Friends, we need to sit and talk for a few minutes about the Republicans. I’m a little worried for them. I know it’s not like me to express empathy for the representatives and subscribers of a political ideology that has gutted this country economically and socially over the last several decades, but alas! I worry about our red brethren.

As we've watched their clown car of presidential hopefuls crash around the country the last several months, the tone of the mockery within my household has changed several times. I remember the early days, when Aileen and I had actual strategic debates of what would happen to the country if someone like Marco Rubio or Scott Walker (or, God forbid, even Jeb Bush) found himself with a finger on the button. I felt simultaneous terror and relief at the mere suggestion that whoever was chosen to represent the GOP would undoubtedly select our own Gov. Susana Martinez as their running mate, simultaneously saving our state and dooming the nation. I'm not so worried about that any more.

It wasn't immediately obvious what Donald Trump would do to this campaign. I don't think anyone dared dream it would be this awesome. "It's the guy from The Apprentice," we said. "He's just fishing for a Fox News job. He'll be gone in a week." How wrong we were.

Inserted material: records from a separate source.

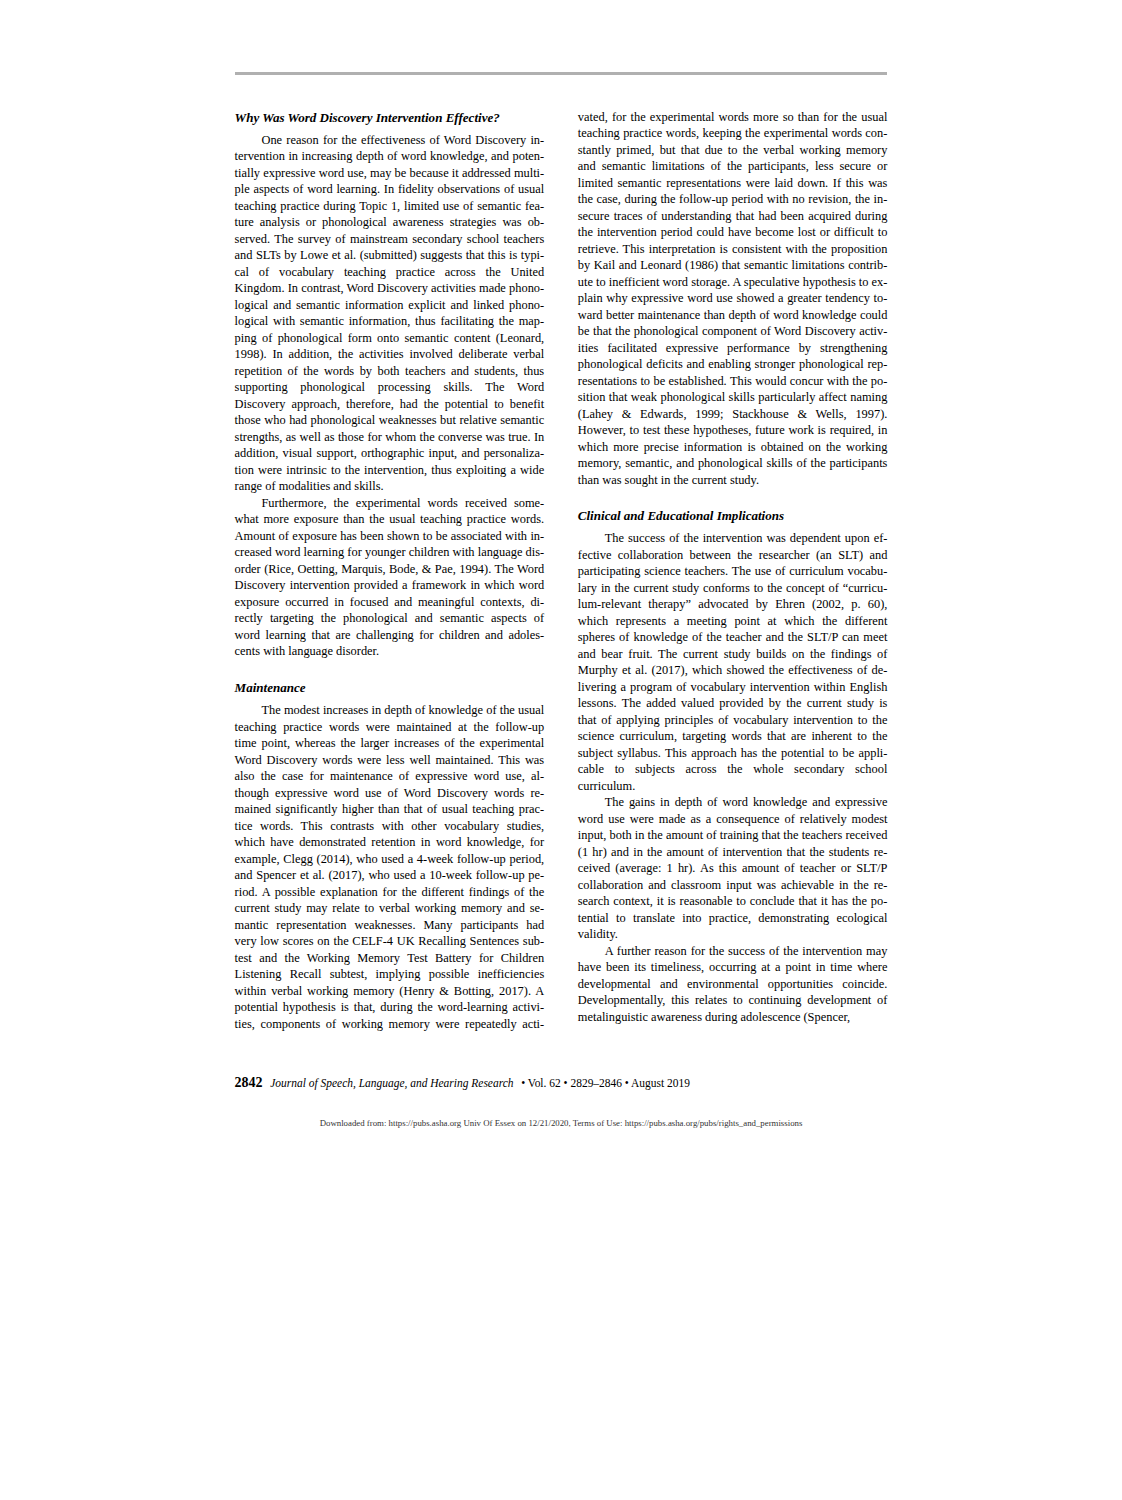Why Was Word Discovery Intervention Effective?
One reason for the effectiveness of Word Discovery intervention in increasing depth of word knowledge, and potentially expressive word use, may be because it addressed multiple aspects of word learning. In fidelity observations of usual teaching practice during Topic 1, limited use of semantic feature analysis or phonological awareness strategies was observed. The survey of mainstream secondary school teachers and SLTs by Lowe et al. (submitted) suggests that this is typical of vocabulary teaching practice across the United Kingdom. In contrast, Word Discovery activities made phonological and semantic information explicit and linked phonological with semantic information, thus facilitating the mapping of phonological form onto semantic content (Leonard, 1998). In addition, the activities involved deliberate verbal repetition of the words by both teachers and students, thus supporting phonological processing skills. The Word Discovery approach, therefore, had the potential to benefit those who had phonological weaknesses but relative semantic strengths, as well as those for whom the converse was true. In addition, visual support, orthographic input, and personalization were intrinsic to the intervention, thus exploiting a wide range of modalities and skills.
Furthermore, the experimental words received somewhat more exposure than the usual teaching practice words. Amount of exposure has been shown to be associated with increased word learning for younger children with language disorder (Rice, Oetting, Marquis, Bode, & Pae, 1994). The Word Discovery intervention provided a framework in which word exposure occurred in focused and meaningful contexts, directly targeting the phonological and semantic aspects of word learning that are challenging for children and adolescents with language disorder.
Maintenance
The modest increases in depth of knowledge of the usual teaching practice words were maintained at the follow-up time point, whereas the larger increases of the experimental Word Discovery words were less well maintained. This was also the case for maintenance of expressive word use, although expressive word use of Word Discovery words remained significantly higher than that of usual teaching practice words. This contrasts with other vocabulary studies, which have demonstrated retention in word knowledge, for example, Clegg (2014), who used a 4-week follow-up period, and Spencer et al. (2017), who used a 10-week follow-up period. A possible explanation for the different findings of the current study may relate to verbal working memory and semantic representation weaknesses. Many participants had very low scores on the CELF-4 UK Recalling Sentences subtest and the Working Memory Test Battery for Children Listening Recall subtest, implying possible inefficiencies within verbal working memory (Henry & Botting, 2017). A potential hypothesis is that, during the word-learning activities, components of working memory were repeatedly activated, for the experimental words more so than for the usual teaching practice words, keeping the experimental words constantly primed, but that due to the verbal working memory and semantic limitations of the participants, less secure or limited semantic representations were laid down. If this was the case, during the follow-up period with no revision, the insecure traces of understanding that had been acquired during the intervention period could have become lost or difficult to retrieve. This interpretation is consistent with the proposition by Kail and Leonard (1986) that semantic limitations contribute to inefficient word storage. A speculative hypothesis to explain why expressive word use showed a greater tendency toward better maintenance than depth of word knowledge could be that the phonological component of Word Discovery activities facilitated expressive performance by strengthening phonological deficits and enabling stronger phonological representations to be established. This would concur with the position that weak phonological skills particularly affect naming (Lahey & Edwards, 1999; Stackhouse & Wells, 1997). However, to test these hypotheses, future work is required, in which more precise information is obtained on the working memory, semantic, and phonological skills of the participants than was sought in the current study.
Clinical and Educational Implications
The success of the intervention was dependent upon effective collaboration between the researcher (an SLT) and participating science teachers. The use of curriculum vocabulary in the current study conforms to the concept of “curriculum-relevant therapy” advocated by Ehren (2002, p. 60), which represents a meeting point at which the different spheres of knowledge of the teacher and the SLT/P can meet and bear fruit. The current study builds on the findings of Murphy et al. (2017), which showed the effectiveness of delivering a program of vocabulary intervention within English lessons. The added valued provided by the current study is that of applying principles of vocabulary intervention to the science curriculum, targeting words that are inherent to the subject syllabus. This approach has the potential to be applicable to subjects across the whole secondary school curriculum.
The gains in depth of word knowledge and expressive word use were made as a consequence of relatively modest input, both in the amount of training that the teachers received (1 hr) and in the amount of intervention that the students received (average: 1 hr). As this amount of teacher or SLT/P collaboration and classroom input was achievable in the research context, it is reasonable to conclude that it has the potential to translate into practice, demonstrating ecological validity.
A further reason for the success of the intervention may have been its timeliness, occurring at a point in time where developmental and environmental opportunities coincide. Developmentally, this relates to continuing development of metalinguistic awareness during adolescence (Spencer,
2842 Journal of Speech, Language, and Hearing Research • Vol. 62 • 2829–2846 • August 2019
Downloaded from: https://pubs.asha.org Univ Of Essex on 12/21/2020, Terms of Use: https://pubs.asha.org/pubs/rights_and_permissions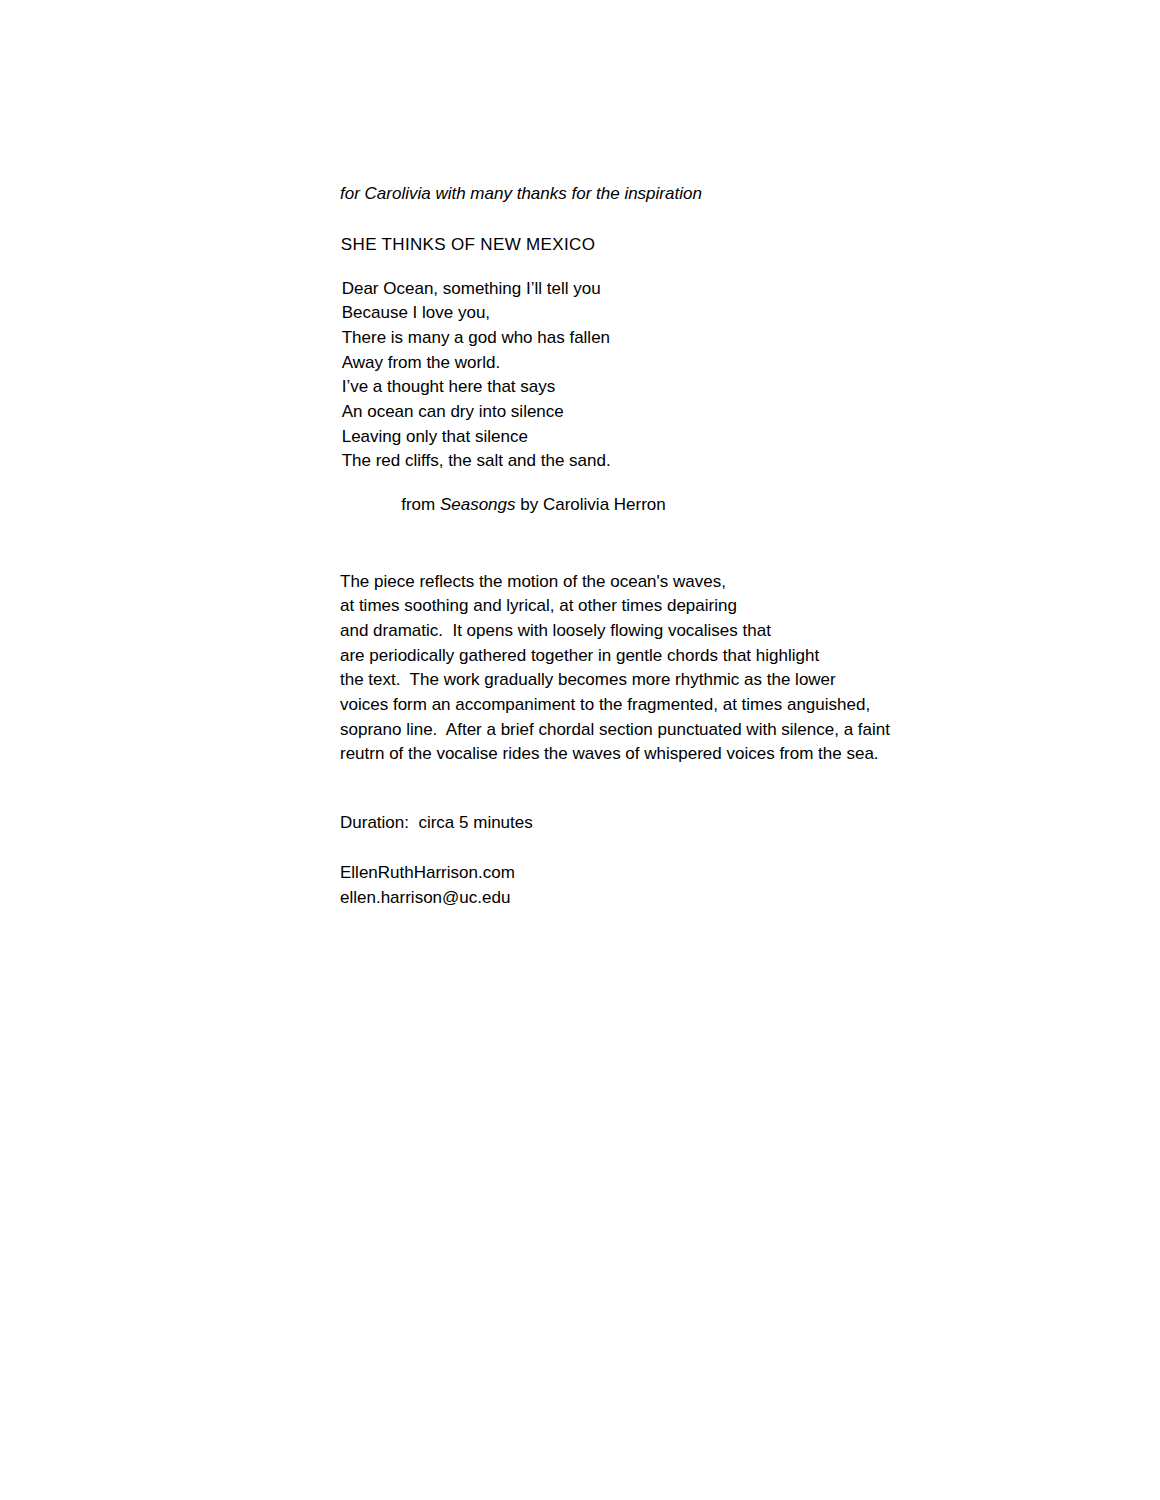for Carolivia with many thanks for the inspiration
She Thinks of New Mexico
Dear Ocean, something I’ll tell you
Because I love you,
There is many a god who has fallen
Away from the world.
I’ve a thought here that says
An ocean can dry into silence
Leaving only that silence
The red cliffs, the salt and the sand.
from Seasongs by Carolivia Herron
The piece reflects the motion of the ocean's waves,
at times soothing and lyrical, at other times depairing
and dramatic. It opens with loosely flowing vocalises that
are periodically gathered together in gentle chords that highlight
the text. The work gradually becomes more rhythmic as the lower
voices form an accompaniment to the fragmented, at times anguished,
soprano line. After a brief chordal section punctuated with silence, a faint
reutrn of the vocalise rides the waves of whispered voices from the sea.
Duration: circa 5 minutes
EllenRuthHarrison.com
ellen.harrison@uc.edu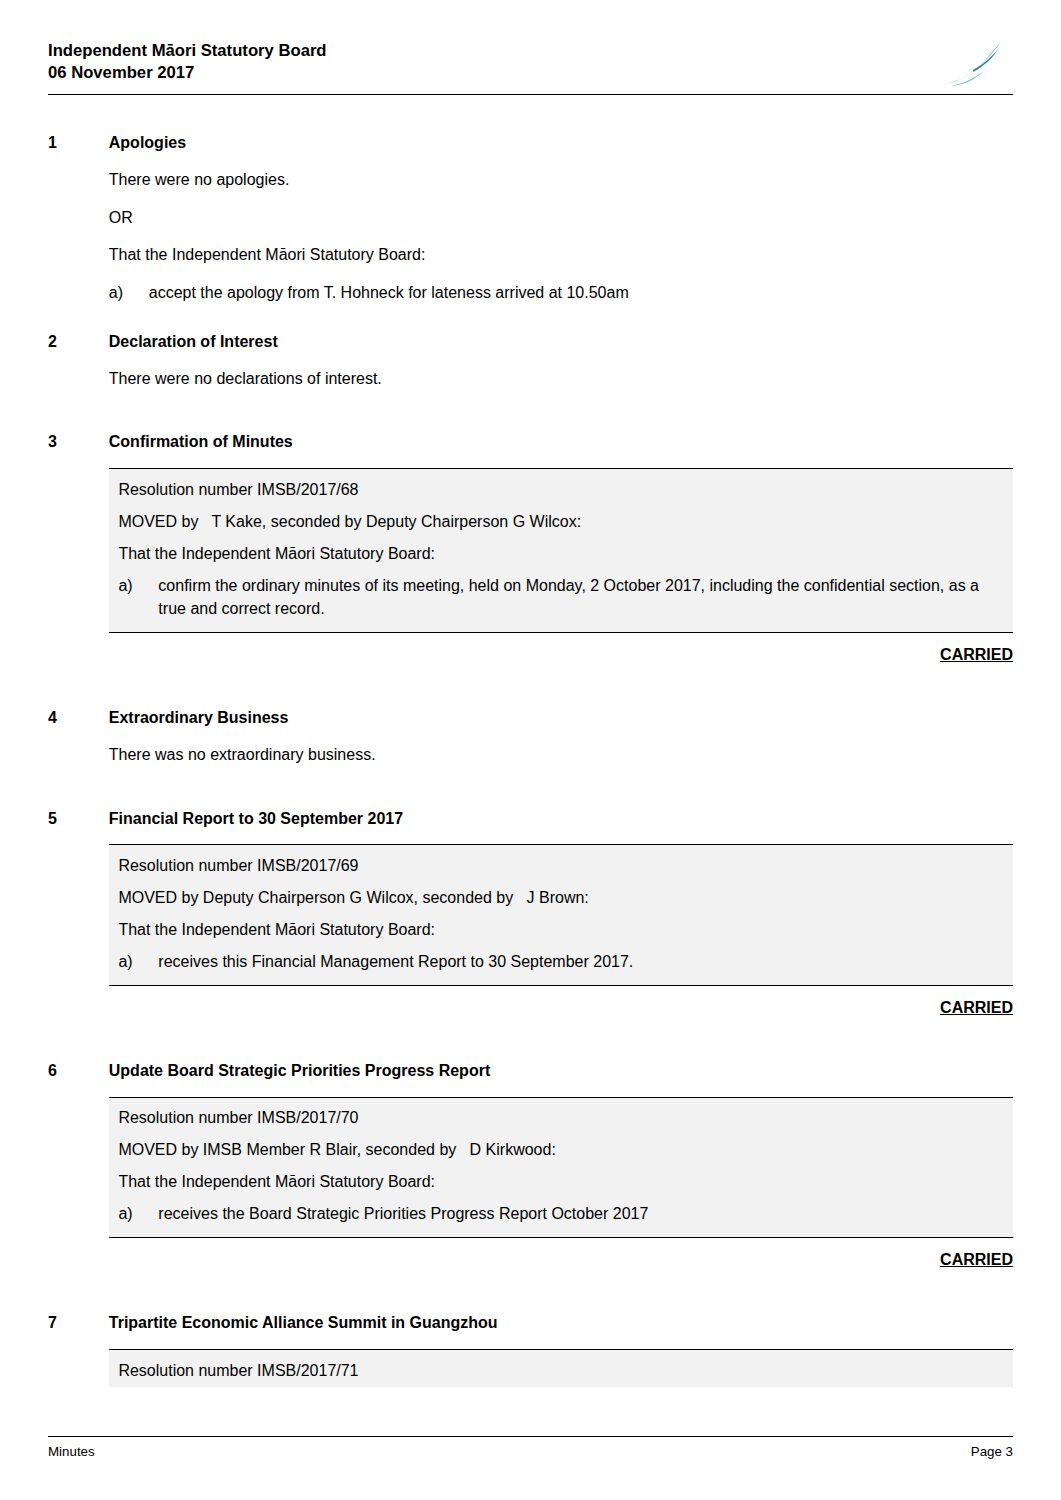Independent Māori Statutory Board
06 November 2017
1
Apologies
There were no apologies.
OR
That the Independent Māori Statutory Board:
a) accept the apology from T. Hohneck for lateness arrived at 10.50am
2
Declaration of Interest
There were no declarations of interest.
3
Confirmation of Minutes
Resolution number IMSB/2017/68
MOVED by T Kake, seconded by Deputy Chairperson G Wilcox:
That the Independent Māori Statutory Board:
a) confirm the ordinary minutes of its meeting, held on Monday, 2 October 2017, including the confidential section, as a true and correct record.
CARRIED
4
Extraordinary Business
There was no extraordinary business.
5
Financial Report to 30 September 2017
Resolution number IMSB/2017/69
MOVED by Deputy Chairperson G Wilcox, seconded by J Brown:
That the Independent Māori Statutory Board:
a) receives this Financial Management Report to 30 September 2017.
CARRIED
6
Update Board Strategic Priorities Progress Report
Resolution number IMSB/2017/70
MOVED by IMSB Member R Blair, seconded by D Kirkwood:
That the Independent Māori Statutory Board:
a) receives the Board Strategic Priorities Progress Report October 2017
CARRIED
7
Tripartite Economic Alliance Summit in Guangzhou
Resolution number IMSB/2017/71
Minutes Page 3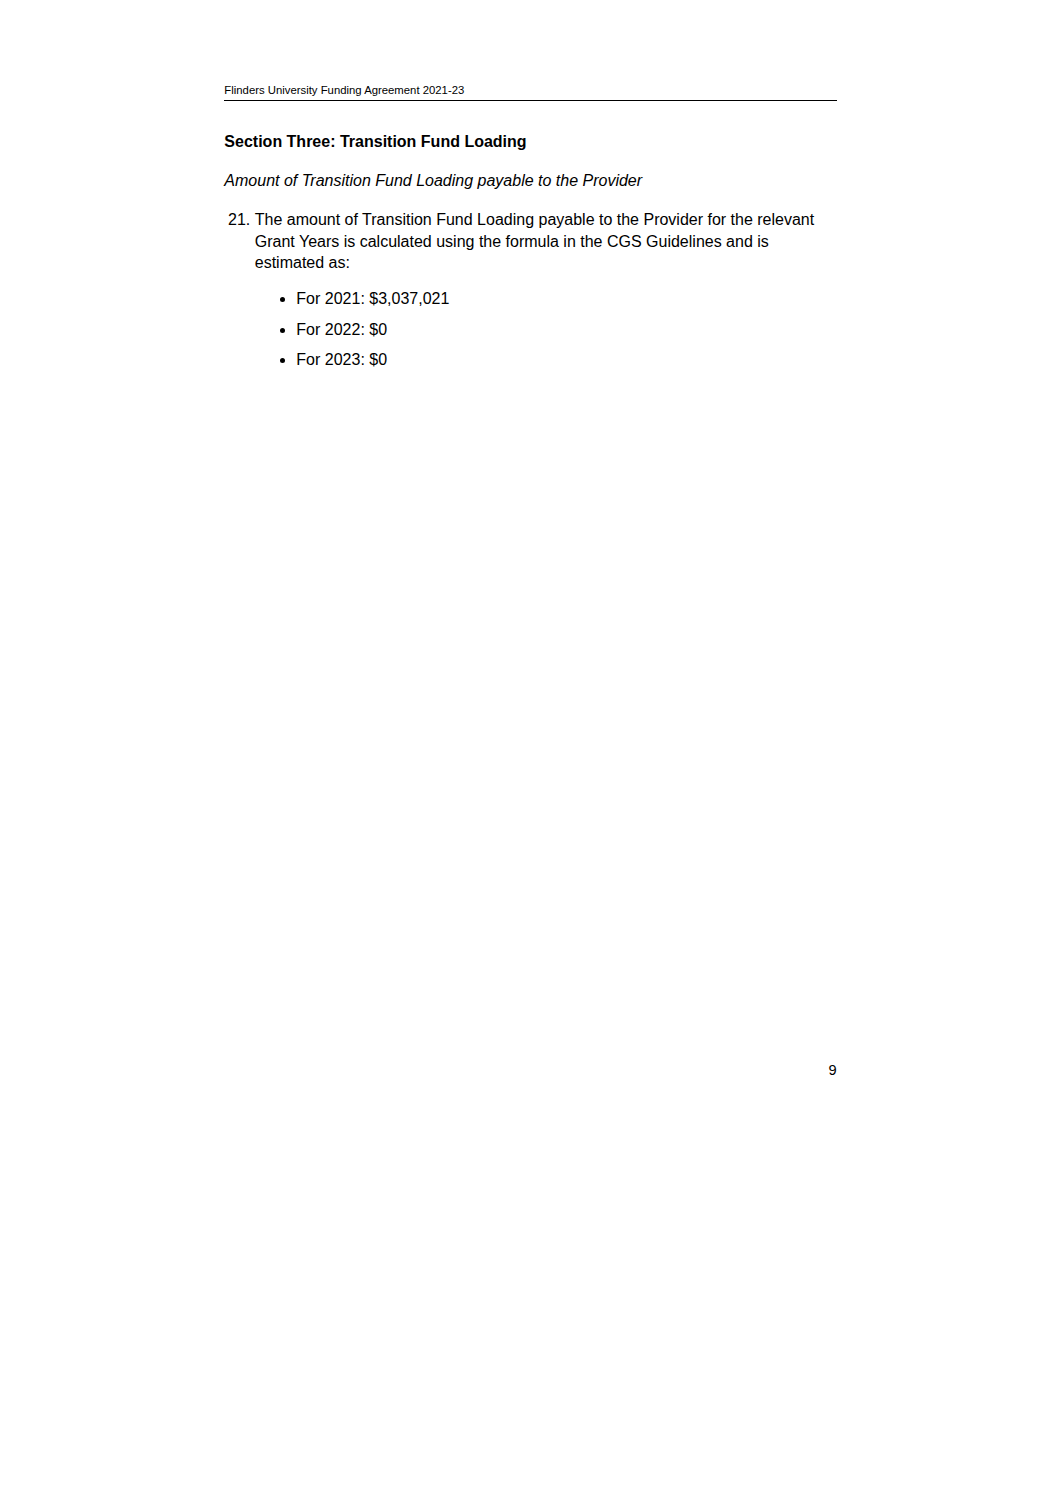Flinders University Funding Agreement 2021-23
Section Three: Transition Fund Loading
Amount of Transition Fund Loading payable to the Provider
The amount of Transition Fund Loading payable to the Provider for the relevant Grant Years is calculated using the formula in the CGS Guidelines and is estimated as:
For 2021: $3,037,021
For 2022: $0
For 2023: $0
9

I remember a year ago, having conversations with Chris—as it became obvious that the GOP was happy to overtly define itself with bigotry, sexism and fear-mongering—about how funny it would be to watch the whole party implode, as the "reasonable" (read, "rich") Republicans abandoned ship. "That'll never happen. They've got too much of an established party core. Sure they have a few fringe lunatics, but Boehner and McConnell and them would never let something like that happen." We were both half-right.

You may not be aware of this, as the mainstream media is still following this clusterfuck like it's a legitimate political race (as best they can fake it), but the Internet knows. The Internet has been paying attention and calling the game more objectively than most. To briefly summarize, the Republican sideshow is no longer a political contest. It's halfway between a WWE wrestling match and a playground full of children teasing each other.

Jeb Bush, the once all-but-anointed candidate, has been saying things like the following: "I've got a lot of really cool things I could do other than sit around, being miserable, listening to people demonize me and me feeling compelled to demonize them. That is a joke. Elect Trump if you want that." That almost directly translates to, "Screw you guys, I'm going home." Meanwhile, as Trump continues to pants him and point and laugh along with half the nation, and the other "serious" candidates cower in fear, the very fabric of the Republican voting machine is coming to pieces. The fringe factions of bigots, religious fundamentalists and blue-collar workers are splitting off to follow the candidates that best cater to their individual fears, leaving a naked, gleaming pillar of moneyed interest unprotected at the party's center.

I'm not worried about President Trump yet. But the way the Republican establishment is letting itself be trolled by this primary can lead to nothing less than the end of the party. Even if Chris is right, and Mitt Romney descends from the rafters at the election, like Stone Cold Steve Austin, to save the day right as Donald's going for the pin, the core of petrified simpletons that were instrumental in electing every conservative since Reagan will have been routed and run into the woods. This next election is going to be crazy and entertaining. But it won't be close. And it will be the last of its kind.